#### EXERCISE BRIEF:
For each line of the listing, output an exact copy.

#### MATERIAL PROVIDED:
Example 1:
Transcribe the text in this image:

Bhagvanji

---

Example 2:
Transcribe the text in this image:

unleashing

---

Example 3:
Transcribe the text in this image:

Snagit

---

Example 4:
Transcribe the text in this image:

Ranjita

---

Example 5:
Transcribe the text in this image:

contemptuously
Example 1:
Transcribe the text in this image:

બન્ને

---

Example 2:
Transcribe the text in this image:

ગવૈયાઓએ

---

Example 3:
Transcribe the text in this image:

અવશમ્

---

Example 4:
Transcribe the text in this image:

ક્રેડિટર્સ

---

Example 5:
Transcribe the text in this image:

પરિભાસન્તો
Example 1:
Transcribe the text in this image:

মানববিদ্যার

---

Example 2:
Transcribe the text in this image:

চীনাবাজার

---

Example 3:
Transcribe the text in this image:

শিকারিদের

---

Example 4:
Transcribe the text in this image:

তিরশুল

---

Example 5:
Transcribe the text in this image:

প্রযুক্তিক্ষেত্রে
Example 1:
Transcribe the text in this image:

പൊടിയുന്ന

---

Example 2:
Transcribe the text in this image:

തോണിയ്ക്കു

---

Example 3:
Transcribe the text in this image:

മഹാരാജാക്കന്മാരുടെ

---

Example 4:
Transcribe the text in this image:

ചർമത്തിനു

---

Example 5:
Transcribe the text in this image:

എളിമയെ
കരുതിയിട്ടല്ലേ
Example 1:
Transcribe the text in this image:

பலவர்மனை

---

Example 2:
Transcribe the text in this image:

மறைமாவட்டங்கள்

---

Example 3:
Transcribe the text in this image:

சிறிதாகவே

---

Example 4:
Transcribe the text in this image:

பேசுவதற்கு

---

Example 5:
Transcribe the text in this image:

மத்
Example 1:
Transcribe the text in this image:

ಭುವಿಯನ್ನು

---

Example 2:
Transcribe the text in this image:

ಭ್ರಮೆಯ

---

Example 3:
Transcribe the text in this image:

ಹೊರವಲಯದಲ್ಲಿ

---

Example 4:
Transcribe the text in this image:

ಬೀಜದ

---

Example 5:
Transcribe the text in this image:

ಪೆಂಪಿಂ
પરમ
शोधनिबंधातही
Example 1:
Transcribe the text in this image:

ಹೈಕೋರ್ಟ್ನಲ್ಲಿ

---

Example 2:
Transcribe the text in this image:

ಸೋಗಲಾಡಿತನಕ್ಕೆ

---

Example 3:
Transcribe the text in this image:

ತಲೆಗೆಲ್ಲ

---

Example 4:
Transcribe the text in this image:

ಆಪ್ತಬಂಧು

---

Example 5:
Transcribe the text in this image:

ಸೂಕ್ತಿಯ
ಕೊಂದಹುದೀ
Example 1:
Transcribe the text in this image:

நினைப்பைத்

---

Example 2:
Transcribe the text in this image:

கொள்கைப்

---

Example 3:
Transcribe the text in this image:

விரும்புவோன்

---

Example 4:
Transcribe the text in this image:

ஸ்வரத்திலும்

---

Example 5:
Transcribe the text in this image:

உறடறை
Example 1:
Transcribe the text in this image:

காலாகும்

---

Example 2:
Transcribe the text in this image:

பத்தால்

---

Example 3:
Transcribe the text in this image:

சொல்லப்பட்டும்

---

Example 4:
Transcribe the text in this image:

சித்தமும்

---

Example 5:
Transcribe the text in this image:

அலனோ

#### REPLY TO THE EXERCISE:
Example 1:
Transcribe the text in this image:

Bhagvanji

---

Example 2:
Transcribe the text in this image:

unleashing

---

Example 3:
Transcribe the text in this image:

Snagit

---

Example 4:
Transcribe the text in this image:

Ranjita

---

Example 5:
Transcribe the text in this image:

contemptuously
Example 1:
Transcribe the text in this image:

બન્ને

---

Example 2:
Transcribe the text in this image:

ગવૈયાઓએ

---

Example 3:
Transcribe the text in this image:

અવશમ્

---

Example 4:
Transcribe the text in this image:

ક્રેડિટર્સ

---

Example 5:
Transcribe the text in this image:

પરિભાસન્તો
Example 1:
Transcribe the text in this image:

মানববিদ্যার

---

Example 2:
Transcribe the text in this image:

চীনাবাজার

---

Example 3:
Transcribe the text in this image:

শিকারিদের

---

Example 4:
Transcribe the text in this image:

তিরশুল

---

Example 5:
Transcribe the text in this image:

প্রযুক্তিক্ষেত্রে
Example 1:
Transcribe the text in this image:

പൊടിയുന്ന

---

Example 2:
Transcribe the text in this image:

തോണിയ്ക്കു

---

Example 3:
Transcribe the text in this image:

മഹാരാജാക്കന്മാരുടെ

---

Example 4:
Transcribe the text in this image:

ചർമത്തിനു

---

Example 5:
Transcribe the text in this image:

എളിമയെ
കരുതിയിട്ടല്ലേ
Example 1:
Transcribe the text in this image:

பலவர்மனை

---

Example 2:
Transcribe the text in this image:

மறைமாவட்டங்கள்

---

Example 3:
Transcribe the text in this image:

சிறிதாகவே

---

Example 4:
Transcribe the text in this image:

பேசுவதற்கு

---

Example 5:
Transcribe the text in this image:

மத்
Example 1:
Transcribe the text in this image:

ಭುವಿಯನ್ನು

---

Example 2:
Transcribe the text in this image:

ಭ್ರಮೆಯ

---

Example 3:
Transcribe the text in this image:

ಹೊರವಲಯದಲ್ಲಿ

---

Example 4:
Transcribe the text in this image:

ಬೀಜದ

---

Example 5:
Transcribe the text in this image:

ಪೆಂಪಿಂ
પરમ
शोधनिबंधातही
Example 1:
Transcribe the text in this image:

ಹೈಕೋರ್ಟ್ನಲ್ಲಿ

---

Example 2:
Transcribe the text in this image:

ಸೋಗಲಾಡಿತನಕ್ಕೆ

---

Example 3:
Transcribe the text in this image:

ತಲೆಗೆಲ್ಲ

---

Example 4:
Transcribe the text in this image:

ಆಪ್ತಬಂಧು

---

Example 5:
Transcribe the text in this image:

ಸೂಕ್ತಿಯ
ಕೊಂದಹುದೀ
Example 1:
Transcribe the text in this image:

நினைப்பைத்

---

Example 2:
Transcribe the text in this image:

கொள்கைப்

---

Example 3:
Transcribe the text in this image:

விரும்புவோன்

---

Example 4:
Transcribe the text in this image:

ஸ்வரத்திலும்

---

Example 5:
Transcribe the text in this image:

உறடறை
Example 1:
Transcribe the text in this image:

காலாகும்

---

Example 2:
Transcribe the text in this image:

பத்தால்

---

Example 3:
Transcribe the text in this image:

சொல்லப்பட்டும்

---

Example 4:
Transcribe the text in this image:

சித்தமும்

---

Example 5:
Transcribe the text in this image:

அலனோ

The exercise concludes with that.